Repeat this process for all four SNPs we looked at in today’s lab. Where are the high LD SNPs that aren’t in TMPRSS2 located? Are any of them located in other gene regions?
Think about the results you produced today in the context of your population. Here are some guiding questions to help you:
What does it mean for two SNPs in your population to be in LD? How would two obesity SNPs being in LD reflect selection in that population?
Would you expect a high level of LD to develop in TMPRSS2 in your population based on its pandemic context?
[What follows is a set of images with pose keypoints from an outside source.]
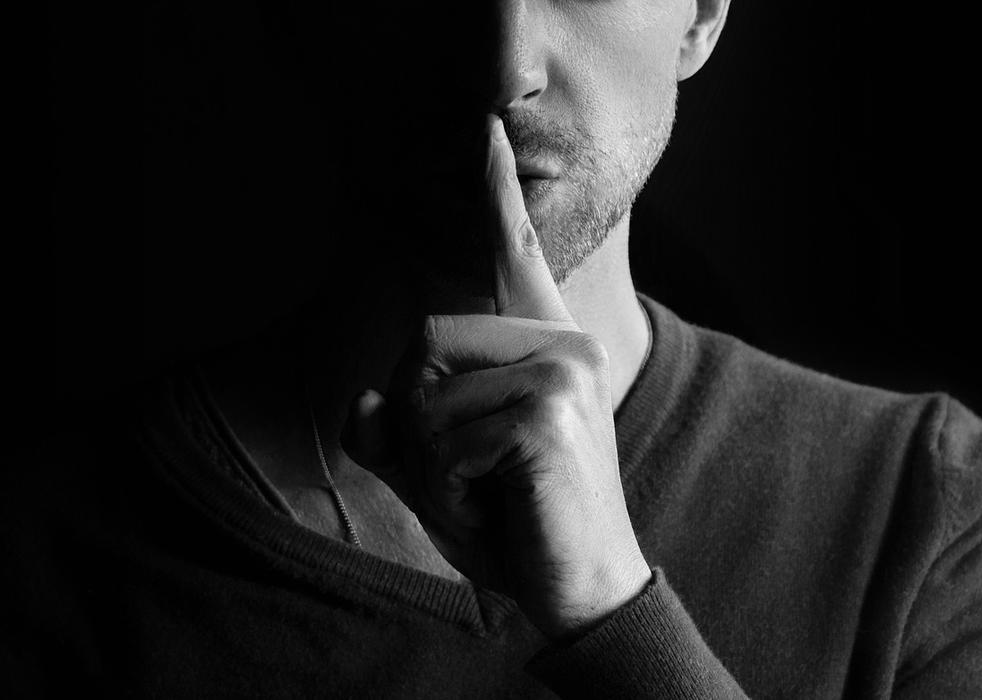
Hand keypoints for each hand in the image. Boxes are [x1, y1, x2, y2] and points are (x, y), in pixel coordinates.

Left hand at [342, 114, 651, 640]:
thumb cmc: (514, 519)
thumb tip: (366, 404)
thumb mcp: (440, 470)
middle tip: (474, 478)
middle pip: (423, 341)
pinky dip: (447, 492)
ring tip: (491, 495)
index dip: (494, 191)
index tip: (482, 128)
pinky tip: (499, 509)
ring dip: (432, 468)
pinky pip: (442, 442)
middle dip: (419, 426)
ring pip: (424, 396)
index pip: (516, 251)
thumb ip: (397, 432)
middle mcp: (562, 339)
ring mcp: (562, 369)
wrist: (581, 586)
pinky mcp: (549, 410)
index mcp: (544, 341)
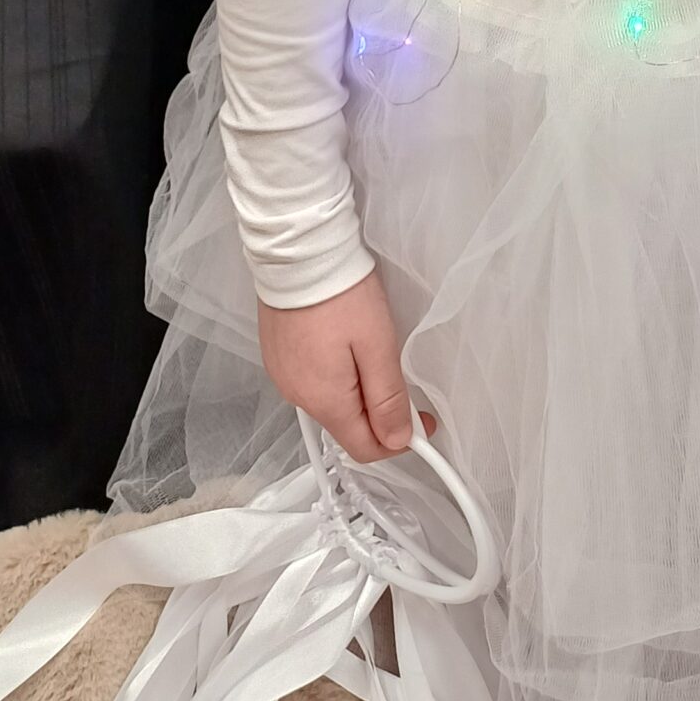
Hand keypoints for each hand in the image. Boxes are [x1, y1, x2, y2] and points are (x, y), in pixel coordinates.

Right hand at [258, 269, 428, 462]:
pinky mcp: (278, 357)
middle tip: (400, 375)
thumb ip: (387, 397)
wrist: (298, 252)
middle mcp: (298, 396)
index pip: (365, 448)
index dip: (398, 440)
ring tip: (370, 350)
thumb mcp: (377, 344)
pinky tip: (342, 342)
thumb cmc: (339, 292)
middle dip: (379, 412)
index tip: (420, 420)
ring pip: (330, 402)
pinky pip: (312, 381)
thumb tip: (398, 439)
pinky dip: (333, 373)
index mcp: (325, 400)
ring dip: (356, 391)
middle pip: (347, 426)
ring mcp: (284, 377)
Why or why not?
What would LD between two COVID-19-related SNPs tell you about the evolutionary history of your population?
If you found any SNPs in high LD with our TMPRSS2 SNPs during the Ensembl exercise that are in a different gene, do a quick OMIM search on the gene(s). What does that gene code for? How might it be connected to TMPRSS2?